= Exercise goal =
Can you express the rows from the line with "Checklist item - hygrometer, relative" up to and including the line with "Entered: 6 (%)" as a two-column CSV with the headers item_text and entered_value, one line per row? Put each value in a single quoted field, replace line breaks with spaces, and leave the pictures out.

= Data to examine =
------
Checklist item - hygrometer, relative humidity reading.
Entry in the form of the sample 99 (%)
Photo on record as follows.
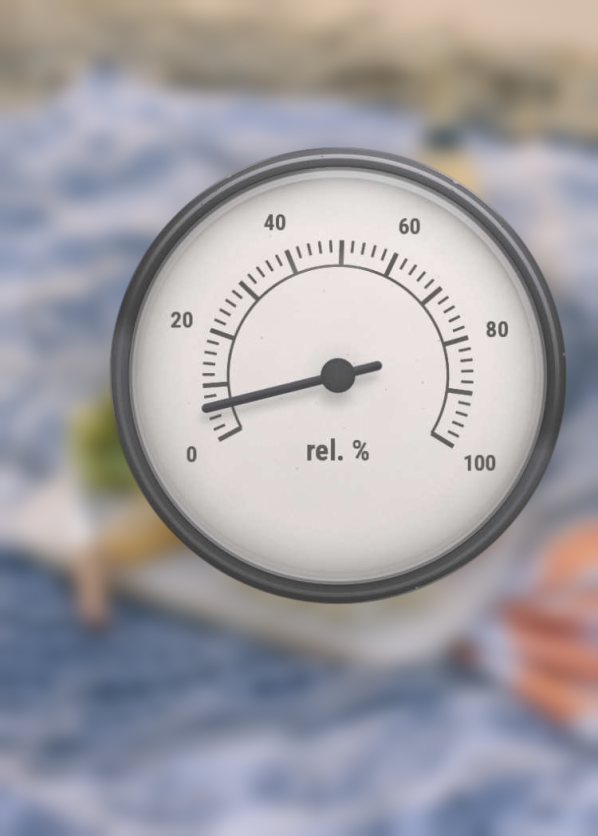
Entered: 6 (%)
------
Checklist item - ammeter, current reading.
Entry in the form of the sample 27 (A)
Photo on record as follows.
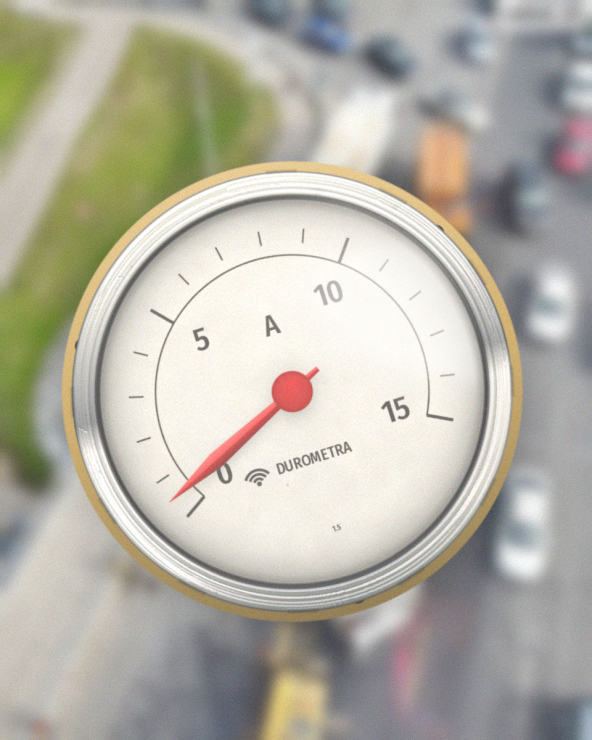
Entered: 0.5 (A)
------
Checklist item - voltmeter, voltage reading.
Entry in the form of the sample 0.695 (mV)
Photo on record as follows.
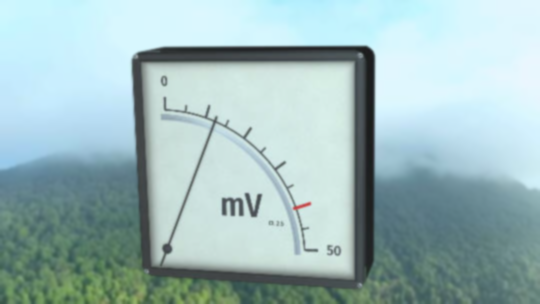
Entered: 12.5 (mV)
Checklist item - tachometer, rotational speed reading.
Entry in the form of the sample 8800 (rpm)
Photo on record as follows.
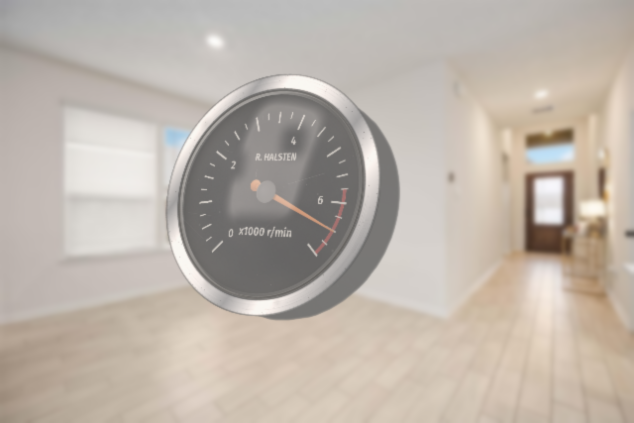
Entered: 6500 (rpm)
------
= Response area =
item_text,entered_value
"Checklist item - hygrometer, relative humidity reading. Entry in the form of the sample 99 (%) Photo on record as follows. Entered:","6 (%)"